Liste des tâches
• 1. Dites si chacune des affirmations suivantes s’accorde avec le texte sur la santé mentale et le numérique. Pour chacune, répondez par oui ou par non et citez exactement les mots du texte qui tranchent.
(a) Une large majorité des Français refuse d’utiliser un outil numérique pour des troubles sévères.
(b) Près d’un Français sur cinq a déjà eu recours à une IA conversationnelle pour sa santé mentale.
(c) Le sommeil est l’usage futur le plus souvent envisagé.
• 2. Recopiez mot pour mot le passage du texte sur la santé mentale et le numérique qui va de « Les usages liés » jusqu’à « les utilisateurs ! » inclus.

Texte fourni
Les intentions futures
confirment cette orientation : 38 % envisagent d’utiliser un outil pour la
prévention (information, auto-évaluation), 34 % pour le sommeil, 32 % pour le
développement personnel, 30 % pour le soutien émotionnel et 25 % pour la santé
mentale au travail.
Les usages liés à des
troubles sévères restent largement refusés : 81 % des Français rejettent l’idée
d’utiliser un outil numérique pour ce type de troubles.
IA et santé mentale :
un usage qui s’est installé depuis 2 ans et qui satisfait les utilisateurs !
Près d’un Français sur cinq (19 %) a déjà utilisé une IA conversationnelle, un chatbot ou un assistant virtuel pour sa santé mentale, et 8 % le font régulièrement. Les attentes se concentrent sur l’écoute
(40 %), le soutien émotionnel (39 %) et les conseils
pratiques (37 %).
Et la satisfaction est
globalement élevée, même si mesurée : 68 % se déclarent « plutôt » ou «
moyennement » satisfaits (seulement 14 % « très satisfaits »).
« Nous parlons plus facilement à une machine qu’à un humain, grâce à ce que l’on appelle la désinhibition numérique. L’IA offre une forme de douceur constante, une disponibilité absolue, jour et nuit, qui rassure les plus jeunes comme les plus isolés.
Elle devient un sas de décompression, une “soupape”, parfois même un
premier pas avant de parler à un proche ou à un professionnel. », analyse le Dr Fanny
Jacq.

Données fournies

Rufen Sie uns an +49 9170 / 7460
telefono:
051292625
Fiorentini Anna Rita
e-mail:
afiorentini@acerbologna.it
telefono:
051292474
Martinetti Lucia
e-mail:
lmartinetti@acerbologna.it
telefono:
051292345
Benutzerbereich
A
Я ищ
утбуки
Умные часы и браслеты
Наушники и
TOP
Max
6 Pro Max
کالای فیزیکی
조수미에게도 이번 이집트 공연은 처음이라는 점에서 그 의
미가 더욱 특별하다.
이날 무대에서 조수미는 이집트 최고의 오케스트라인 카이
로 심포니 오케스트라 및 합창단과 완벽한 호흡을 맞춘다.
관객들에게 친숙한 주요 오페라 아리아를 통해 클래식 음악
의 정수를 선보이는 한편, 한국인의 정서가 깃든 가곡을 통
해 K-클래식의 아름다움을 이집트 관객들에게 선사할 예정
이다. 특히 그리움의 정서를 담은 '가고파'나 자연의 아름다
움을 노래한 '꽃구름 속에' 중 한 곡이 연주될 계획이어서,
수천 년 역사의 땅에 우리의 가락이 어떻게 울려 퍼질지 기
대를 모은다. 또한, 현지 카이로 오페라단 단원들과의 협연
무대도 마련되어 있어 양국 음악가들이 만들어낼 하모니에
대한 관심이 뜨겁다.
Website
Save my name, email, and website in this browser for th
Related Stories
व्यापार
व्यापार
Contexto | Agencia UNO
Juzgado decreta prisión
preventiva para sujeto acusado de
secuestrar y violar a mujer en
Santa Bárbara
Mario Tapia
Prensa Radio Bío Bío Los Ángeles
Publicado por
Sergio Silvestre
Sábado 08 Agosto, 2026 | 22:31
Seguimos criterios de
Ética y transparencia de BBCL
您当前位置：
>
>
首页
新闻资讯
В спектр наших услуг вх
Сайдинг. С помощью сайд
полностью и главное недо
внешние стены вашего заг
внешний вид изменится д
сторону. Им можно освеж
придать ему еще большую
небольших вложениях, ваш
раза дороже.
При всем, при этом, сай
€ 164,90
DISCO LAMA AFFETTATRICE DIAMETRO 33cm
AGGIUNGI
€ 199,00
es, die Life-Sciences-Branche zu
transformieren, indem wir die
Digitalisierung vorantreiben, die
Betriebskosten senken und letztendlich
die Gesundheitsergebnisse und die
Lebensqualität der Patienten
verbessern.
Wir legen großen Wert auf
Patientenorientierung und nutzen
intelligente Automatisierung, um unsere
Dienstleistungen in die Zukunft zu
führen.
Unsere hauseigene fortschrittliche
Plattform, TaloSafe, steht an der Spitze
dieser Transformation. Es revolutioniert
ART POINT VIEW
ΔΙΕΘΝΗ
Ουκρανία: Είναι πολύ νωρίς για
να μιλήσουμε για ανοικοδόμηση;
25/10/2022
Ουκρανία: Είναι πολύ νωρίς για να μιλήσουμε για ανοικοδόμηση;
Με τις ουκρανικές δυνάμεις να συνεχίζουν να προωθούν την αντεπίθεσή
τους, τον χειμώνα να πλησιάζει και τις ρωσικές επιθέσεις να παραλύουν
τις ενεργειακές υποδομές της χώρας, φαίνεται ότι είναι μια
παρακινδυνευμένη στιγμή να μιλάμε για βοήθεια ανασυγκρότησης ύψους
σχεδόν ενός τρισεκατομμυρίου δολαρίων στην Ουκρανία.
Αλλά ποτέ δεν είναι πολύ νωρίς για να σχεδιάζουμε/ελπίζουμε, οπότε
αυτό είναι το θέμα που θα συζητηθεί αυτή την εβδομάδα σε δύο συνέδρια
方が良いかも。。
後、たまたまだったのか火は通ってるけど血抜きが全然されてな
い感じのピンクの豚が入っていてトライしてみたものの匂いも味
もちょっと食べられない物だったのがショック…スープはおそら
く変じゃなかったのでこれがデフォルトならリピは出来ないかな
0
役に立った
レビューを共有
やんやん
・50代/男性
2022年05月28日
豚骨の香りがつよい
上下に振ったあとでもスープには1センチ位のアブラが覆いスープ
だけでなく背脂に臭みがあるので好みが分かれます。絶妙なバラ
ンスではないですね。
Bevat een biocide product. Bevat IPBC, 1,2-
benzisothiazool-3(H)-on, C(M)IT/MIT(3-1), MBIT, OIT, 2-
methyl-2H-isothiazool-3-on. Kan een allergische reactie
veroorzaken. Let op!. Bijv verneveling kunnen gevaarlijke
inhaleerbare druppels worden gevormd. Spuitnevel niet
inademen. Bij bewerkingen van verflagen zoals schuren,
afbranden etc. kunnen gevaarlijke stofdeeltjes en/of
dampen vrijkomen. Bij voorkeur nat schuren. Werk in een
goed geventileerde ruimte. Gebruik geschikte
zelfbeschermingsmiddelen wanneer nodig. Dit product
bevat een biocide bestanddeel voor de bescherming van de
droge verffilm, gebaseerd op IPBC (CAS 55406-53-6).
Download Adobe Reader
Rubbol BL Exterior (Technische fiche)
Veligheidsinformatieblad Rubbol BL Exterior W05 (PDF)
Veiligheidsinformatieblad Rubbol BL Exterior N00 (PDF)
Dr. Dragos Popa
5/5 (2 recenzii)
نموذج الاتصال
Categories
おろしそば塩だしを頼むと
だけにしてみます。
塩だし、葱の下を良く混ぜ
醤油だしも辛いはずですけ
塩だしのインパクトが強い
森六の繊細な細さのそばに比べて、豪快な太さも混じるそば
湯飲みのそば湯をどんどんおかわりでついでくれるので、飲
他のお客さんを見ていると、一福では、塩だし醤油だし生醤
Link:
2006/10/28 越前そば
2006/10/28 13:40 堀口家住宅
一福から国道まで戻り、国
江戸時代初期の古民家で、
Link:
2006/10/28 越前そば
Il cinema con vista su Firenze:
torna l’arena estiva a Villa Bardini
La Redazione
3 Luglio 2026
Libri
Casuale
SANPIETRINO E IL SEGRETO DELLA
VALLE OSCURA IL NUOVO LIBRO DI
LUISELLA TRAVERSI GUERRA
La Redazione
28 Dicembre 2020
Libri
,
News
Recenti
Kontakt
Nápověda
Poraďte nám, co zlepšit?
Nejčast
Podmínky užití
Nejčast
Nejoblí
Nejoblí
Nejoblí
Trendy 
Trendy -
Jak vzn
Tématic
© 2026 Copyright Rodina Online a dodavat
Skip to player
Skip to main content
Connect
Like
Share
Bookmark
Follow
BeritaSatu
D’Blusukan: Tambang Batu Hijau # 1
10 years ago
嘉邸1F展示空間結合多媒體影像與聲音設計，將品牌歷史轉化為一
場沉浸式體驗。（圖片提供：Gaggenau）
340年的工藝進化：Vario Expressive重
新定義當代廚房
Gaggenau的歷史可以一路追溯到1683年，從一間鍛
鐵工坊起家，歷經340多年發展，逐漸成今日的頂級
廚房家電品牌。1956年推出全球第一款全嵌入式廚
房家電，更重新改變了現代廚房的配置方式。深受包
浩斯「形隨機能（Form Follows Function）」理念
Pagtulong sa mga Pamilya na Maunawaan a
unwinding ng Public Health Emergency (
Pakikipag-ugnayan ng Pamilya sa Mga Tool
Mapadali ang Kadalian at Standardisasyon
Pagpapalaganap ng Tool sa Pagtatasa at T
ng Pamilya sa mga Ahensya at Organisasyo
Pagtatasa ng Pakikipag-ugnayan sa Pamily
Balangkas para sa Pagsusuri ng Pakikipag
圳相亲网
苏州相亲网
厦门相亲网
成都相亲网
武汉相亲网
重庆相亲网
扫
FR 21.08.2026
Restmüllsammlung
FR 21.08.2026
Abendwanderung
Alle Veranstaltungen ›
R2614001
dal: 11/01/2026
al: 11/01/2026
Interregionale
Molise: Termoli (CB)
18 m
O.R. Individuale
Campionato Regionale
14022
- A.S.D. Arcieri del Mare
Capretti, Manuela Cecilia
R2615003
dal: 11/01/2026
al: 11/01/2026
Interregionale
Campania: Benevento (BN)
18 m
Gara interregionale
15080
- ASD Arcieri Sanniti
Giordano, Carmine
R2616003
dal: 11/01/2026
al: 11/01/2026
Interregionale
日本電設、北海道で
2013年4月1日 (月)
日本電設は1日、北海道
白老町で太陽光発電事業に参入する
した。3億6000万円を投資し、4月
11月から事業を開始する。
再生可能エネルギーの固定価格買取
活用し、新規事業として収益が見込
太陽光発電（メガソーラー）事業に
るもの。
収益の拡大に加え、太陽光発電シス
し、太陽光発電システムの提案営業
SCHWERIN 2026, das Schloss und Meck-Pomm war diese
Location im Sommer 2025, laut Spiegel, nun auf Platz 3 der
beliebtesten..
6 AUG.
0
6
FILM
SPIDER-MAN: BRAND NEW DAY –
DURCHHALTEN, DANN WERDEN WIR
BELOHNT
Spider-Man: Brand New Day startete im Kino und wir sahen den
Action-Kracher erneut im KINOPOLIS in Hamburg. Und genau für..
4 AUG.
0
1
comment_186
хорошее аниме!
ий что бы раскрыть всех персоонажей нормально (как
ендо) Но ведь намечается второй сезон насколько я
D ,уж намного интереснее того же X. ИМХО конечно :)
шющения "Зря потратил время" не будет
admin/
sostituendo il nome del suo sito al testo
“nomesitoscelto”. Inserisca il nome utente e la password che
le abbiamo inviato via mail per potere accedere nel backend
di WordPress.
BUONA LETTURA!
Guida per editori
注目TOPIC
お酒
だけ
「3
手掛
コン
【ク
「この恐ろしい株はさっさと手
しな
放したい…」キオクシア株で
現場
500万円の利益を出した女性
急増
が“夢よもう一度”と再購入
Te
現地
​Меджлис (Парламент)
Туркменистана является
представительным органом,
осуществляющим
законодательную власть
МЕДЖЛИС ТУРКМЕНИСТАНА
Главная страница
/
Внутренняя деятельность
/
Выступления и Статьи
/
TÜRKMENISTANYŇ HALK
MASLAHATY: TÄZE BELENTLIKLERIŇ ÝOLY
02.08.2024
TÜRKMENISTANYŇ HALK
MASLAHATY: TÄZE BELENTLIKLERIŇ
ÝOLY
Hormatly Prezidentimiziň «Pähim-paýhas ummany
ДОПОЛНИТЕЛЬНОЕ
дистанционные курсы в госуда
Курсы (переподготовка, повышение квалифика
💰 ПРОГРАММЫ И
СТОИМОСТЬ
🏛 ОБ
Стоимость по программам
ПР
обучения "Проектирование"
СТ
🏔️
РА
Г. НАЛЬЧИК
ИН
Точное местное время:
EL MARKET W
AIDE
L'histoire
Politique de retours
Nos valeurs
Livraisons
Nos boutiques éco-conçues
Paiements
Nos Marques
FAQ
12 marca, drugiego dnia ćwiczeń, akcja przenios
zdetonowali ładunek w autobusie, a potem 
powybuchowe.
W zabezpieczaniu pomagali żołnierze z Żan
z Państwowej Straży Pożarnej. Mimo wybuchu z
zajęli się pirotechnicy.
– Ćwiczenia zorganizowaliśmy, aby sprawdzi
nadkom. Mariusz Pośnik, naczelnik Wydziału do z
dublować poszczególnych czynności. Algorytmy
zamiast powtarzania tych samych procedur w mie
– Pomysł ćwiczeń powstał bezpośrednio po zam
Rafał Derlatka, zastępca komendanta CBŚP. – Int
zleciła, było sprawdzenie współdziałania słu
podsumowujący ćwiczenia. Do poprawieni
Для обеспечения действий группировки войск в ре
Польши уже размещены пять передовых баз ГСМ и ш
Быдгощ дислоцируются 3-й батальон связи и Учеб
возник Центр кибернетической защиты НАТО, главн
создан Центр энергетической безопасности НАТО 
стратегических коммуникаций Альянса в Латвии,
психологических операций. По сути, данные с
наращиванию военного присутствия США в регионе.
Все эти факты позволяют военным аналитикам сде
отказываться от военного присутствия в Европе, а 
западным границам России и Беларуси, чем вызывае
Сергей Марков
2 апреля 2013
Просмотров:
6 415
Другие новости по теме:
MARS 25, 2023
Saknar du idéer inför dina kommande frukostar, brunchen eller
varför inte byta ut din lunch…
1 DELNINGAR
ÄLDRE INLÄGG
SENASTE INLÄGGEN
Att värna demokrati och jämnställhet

Liste des solutions
• 1.
(a) Oui : « 81 % des Français rejettent l’idée d’utiliser un outil numérique pour ce type de troubles ».
(b) Oui : « Près d’un Français sur cinq (19 %) a déjà utilisé une IA conversationnelle ».
(c) Non : « 38 % envisagent d’utiliser un outil pour la prévention ».

• 2.
Les usages liés à des
troubles sévères restent largement refusés : 81 % des Français rejettent l’idée
d’utiliser un outil numérique pour ce type de troubles.
IA et santé mentale :
un usage qui s’est installé depuis 2 ans et qui satisfait les utilisateurs !